## Your assignment
Reproduce exactly the span of lines that opens with the line containing "In sum, it’s" and closes with the last line of the entries below.

......

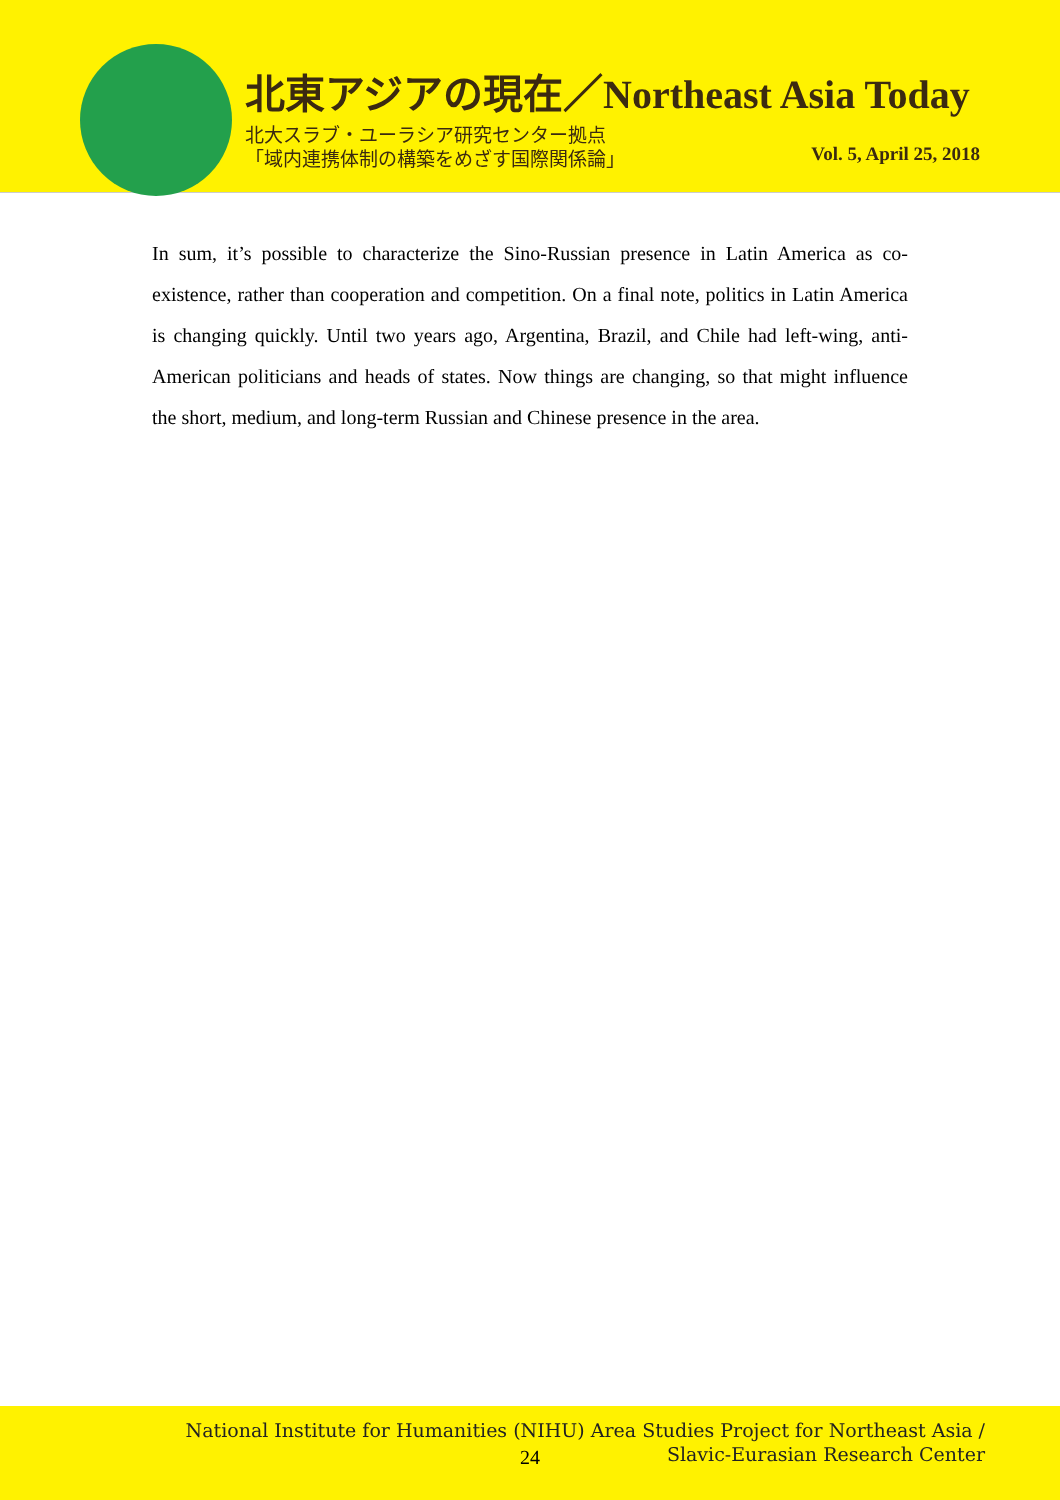北東アジアの現在／Northeast Asia Today
北大スラブ・ユーラシア研究センター拠点
「域内連携体制の構築をめざす国際関係論」
Vol. 5, April 25, 2018
In sum, it’s possible to characterize the Sino-Russian presence in Latin America as co-existence, rather than cooperation and competition. On a final note, politics in Latin America is changing quickly. Until two years ago, Argentina, Brazil, and Chile had left-wing, anti-American politicians and heads of states. Now things are changing, so that might influence the short, medium, and long-term Russian and Chinese presence in the area.
National Institute for Humanities (NIHU) Area Studies Project for Northeast Asia /
Slavic-Eurasian Research Center
24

......

## Solution
In sum, it’s possible to characterize the Sino-Russian presence in Latin America as co-existence, rather than cooperation and competition. On a final note, politics in Latin America is changing quickly. Until two years ago, Argentina, Brazil, and Chile had left-wing, anti-American politicians and heads of states. Now things are changing, so that might influence the short, medium, and long-term Russian and Chinese presence in the area.
National Institute for Humanities (NIHU) Area Studies Project for Northeast Asia /
Slavic-Eurasian Research Center
24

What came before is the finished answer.